Robyn was very adamant that she did not want to have a D&C. She wanted to have the miscarriage naturally. But after two weeks with no let up, the doctor finally put her foot down that a D&C had to happen. ASAP! At this point there was a serious risk of infection and we needed to have this done. But something else had come to our attention through this time as well. We had learned through the Gay Community Center of Richmond that the JFS (Jewish Family Services) was holding an adoption workshop geared towards the LGBT community, to be addressing all of the legal issues that apply to us and adoption. However, it was to be held on the day that she was supposed to get her D&C. So, we told the doctor we couldn’t make it then and scheduled for the next day and went to the adoption workshop…in the middle of a miscarriage.
To our surprise, we found we do, in fact, have options here in Virginia. Yes, agencies do have the right to discriminate but both the JFS and Coordinators 2 are LGBT friendly. Since Virginia doesn’t recognize our marriage (hopefully to be changing soon!!) we can only do single parent adoption. But I will be able to file for joint custody (affording me about 75% parental rights) after the adoption goes through. And if we move to a state that recognizes our marriage (we someday think we might move to Philadelphia, where Robyn is from and still has family and friends) or if Virginia gets on board with marriage equality, then I will be able to do second parent adoption.

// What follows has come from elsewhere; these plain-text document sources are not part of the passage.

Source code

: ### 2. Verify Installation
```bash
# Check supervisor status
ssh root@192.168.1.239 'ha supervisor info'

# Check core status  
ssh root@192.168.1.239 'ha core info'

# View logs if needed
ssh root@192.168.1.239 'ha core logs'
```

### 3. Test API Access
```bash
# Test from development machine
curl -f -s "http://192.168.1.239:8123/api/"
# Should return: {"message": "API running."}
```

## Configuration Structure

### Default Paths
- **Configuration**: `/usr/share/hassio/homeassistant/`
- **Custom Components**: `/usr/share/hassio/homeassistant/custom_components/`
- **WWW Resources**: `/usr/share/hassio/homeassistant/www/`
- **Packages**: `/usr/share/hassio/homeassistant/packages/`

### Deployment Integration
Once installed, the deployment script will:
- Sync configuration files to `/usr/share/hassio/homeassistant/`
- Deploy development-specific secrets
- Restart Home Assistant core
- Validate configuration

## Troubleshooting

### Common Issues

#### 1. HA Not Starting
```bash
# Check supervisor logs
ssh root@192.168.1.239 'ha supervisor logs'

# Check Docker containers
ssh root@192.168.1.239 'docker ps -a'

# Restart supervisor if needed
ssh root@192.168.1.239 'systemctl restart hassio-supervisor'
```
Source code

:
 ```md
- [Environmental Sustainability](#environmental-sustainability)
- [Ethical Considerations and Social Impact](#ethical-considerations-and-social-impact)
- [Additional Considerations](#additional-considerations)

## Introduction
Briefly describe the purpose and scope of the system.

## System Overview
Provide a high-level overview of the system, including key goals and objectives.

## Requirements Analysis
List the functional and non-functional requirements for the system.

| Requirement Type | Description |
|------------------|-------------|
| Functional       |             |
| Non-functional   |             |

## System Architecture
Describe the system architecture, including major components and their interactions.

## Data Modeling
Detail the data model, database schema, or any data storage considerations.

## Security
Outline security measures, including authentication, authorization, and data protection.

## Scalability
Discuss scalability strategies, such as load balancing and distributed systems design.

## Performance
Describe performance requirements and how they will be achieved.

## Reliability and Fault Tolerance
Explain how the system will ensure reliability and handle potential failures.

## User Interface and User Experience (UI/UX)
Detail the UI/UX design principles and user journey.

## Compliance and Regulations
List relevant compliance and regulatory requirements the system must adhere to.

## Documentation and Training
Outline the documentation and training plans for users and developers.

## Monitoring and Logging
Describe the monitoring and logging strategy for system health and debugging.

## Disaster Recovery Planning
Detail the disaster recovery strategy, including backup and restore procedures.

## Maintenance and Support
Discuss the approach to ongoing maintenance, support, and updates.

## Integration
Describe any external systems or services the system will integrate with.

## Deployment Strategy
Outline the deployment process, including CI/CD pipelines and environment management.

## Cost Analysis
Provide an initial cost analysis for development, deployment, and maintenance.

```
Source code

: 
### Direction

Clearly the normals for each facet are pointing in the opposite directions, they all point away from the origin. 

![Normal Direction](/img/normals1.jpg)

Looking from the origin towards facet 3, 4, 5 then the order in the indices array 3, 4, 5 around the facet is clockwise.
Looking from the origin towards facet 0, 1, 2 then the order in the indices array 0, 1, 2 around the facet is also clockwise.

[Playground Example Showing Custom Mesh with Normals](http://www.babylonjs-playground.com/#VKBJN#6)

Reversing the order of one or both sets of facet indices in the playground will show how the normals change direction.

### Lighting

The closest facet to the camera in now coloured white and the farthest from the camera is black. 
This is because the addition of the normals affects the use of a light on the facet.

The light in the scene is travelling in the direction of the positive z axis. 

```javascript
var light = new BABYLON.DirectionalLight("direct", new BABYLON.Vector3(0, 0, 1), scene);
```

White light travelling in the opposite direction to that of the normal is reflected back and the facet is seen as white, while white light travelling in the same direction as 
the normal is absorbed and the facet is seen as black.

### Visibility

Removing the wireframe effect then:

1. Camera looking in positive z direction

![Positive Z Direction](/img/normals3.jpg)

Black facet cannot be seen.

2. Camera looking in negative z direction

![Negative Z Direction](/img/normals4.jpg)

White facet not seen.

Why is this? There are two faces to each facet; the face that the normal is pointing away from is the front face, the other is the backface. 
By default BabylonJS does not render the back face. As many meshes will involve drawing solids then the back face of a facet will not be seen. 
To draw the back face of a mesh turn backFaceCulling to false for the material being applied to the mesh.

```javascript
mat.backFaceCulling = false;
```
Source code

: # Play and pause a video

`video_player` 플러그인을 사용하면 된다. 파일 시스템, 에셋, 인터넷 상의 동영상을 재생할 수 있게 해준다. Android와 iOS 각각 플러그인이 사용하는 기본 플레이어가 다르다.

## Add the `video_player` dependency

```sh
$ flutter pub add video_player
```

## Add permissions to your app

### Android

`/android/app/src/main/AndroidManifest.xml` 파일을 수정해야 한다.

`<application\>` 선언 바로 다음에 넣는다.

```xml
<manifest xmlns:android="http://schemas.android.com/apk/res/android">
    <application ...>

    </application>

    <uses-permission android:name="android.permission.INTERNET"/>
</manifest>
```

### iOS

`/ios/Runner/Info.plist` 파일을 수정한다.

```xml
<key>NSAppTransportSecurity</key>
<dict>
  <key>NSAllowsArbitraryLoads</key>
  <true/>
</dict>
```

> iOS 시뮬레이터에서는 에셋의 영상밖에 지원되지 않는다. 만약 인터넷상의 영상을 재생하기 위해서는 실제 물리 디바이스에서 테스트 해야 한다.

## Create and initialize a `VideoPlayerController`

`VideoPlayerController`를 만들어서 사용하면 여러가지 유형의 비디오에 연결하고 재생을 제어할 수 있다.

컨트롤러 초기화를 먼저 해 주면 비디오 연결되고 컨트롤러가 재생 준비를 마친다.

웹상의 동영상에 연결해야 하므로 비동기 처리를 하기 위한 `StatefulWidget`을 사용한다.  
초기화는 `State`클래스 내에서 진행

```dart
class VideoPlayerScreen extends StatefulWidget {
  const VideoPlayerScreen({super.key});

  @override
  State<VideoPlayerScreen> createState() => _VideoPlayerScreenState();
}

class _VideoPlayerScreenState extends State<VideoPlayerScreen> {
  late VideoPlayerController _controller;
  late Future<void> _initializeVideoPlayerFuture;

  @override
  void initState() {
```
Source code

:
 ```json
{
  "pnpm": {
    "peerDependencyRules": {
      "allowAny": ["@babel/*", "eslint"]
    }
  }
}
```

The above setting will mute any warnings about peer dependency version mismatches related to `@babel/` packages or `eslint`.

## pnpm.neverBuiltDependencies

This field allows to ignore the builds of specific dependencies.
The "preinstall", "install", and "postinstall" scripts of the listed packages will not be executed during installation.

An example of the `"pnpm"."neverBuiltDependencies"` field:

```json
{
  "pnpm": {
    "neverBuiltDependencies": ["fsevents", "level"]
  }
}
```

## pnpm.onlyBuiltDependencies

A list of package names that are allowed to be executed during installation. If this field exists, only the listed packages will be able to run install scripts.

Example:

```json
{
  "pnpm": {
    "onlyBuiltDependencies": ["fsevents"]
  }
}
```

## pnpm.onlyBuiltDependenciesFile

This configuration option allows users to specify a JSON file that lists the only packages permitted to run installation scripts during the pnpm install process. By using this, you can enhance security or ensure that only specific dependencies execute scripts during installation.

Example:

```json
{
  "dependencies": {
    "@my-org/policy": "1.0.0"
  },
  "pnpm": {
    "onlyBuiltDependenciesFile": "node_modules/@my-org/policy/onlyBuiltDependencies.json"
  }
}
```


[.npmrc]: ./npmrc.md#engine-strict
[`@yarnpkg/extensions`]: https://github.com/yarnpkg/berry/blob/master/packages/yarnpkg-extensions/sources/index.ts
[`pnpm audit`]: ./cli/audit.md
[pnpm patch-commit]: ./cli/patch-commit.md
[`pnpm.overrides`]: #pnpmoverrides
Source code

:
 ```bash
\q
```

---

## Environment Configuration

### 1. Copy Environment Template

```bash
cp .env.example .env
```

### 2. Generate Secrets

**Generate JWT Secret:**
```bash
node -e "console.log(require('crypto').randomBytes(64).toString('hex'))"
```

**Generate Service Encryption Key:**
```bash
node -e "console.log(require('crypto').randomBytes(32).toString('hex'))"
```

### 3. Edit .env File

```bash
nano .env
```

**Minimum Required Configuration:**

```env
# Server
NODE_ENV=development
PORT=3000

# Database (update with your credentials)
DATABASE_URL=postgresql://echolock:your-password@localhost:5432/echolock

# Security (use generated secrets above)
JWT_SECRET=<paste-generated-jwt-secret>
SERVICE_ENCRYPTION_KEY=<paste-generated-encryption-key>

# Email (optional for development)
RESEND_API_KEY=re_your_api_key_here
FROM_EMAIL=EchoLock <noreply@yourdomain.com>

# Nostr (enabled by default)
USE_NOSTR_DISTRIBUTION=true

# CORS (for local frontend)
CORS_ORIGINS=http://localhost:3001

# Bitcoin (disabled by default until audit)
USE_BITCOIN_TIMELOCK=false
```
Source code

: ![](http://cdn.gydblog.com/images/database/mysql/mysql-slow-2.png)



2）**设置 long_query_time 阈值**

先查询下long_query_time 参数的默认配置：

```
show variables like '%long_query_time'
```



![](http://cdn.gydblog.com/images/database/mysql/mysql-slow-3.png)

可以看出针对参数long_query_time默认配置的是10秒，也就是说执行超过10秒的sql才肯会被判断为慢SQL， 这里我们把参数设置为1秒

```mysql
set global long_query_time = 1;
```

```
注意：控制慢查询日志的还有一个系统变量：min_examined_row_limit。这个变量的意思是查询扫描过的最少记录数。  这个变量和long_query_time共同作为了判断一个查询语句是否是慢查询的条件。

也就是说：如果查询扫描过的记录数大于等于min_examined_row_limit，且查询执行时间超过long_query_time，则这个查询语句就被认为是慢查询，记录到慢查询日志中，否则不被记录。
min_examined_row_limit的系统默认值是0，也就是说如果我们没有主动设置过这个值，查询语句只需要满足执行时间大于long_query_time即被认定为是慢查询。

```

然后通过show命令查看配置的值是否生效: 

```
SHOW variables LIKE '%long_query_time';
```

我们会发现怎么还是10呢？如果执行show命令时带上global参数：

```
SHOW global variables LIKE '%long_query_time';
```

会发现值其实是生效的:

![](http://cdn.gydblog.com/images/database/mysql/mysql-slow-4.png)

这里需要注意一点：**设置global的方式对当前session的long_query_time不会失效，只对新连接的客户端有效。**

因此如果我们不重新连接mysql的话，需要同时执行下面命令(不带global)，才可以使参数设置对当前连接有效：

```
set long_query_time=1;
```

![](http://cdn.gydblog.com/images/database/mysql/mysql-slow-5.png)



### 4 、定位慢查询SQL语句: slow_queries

We felt so much more confident after this meeting, realizing that adoption was going to be a viable route for us. We were also slightly kicking ourselves for putting Robyn through the IVF process before doing our research on adoption. We assumed the worst about Virginia and never looked into it. For those in the Richmond area interested in more info on the adoption process, The Gay Community Center of Richmond and JFS are excellent resources. My understanding is that they plan on doing more of these adoption workshops in the future.
Robyn and I are not completely done with the fertility route. Honestly, if it were up to me, we would go ahead and close that door. But I understand and fully respect Robyn’s point of view. We have three frozen embryos that, to quote Robyn, she “put [her] body through hell for.” So we are going to do a frozen embryo transfer this fall. I’m not trying to be negative but I don’t have a ton of confidence in this. I also am not thrilled about going through the emotional upheaval of another miscarriage. But Robyn and I have a very solid and loving relationship. I know we can weather anything that comes our way. And even if we are successful we will still proceed with adoption, as we have always wanted to have at least two if not three children.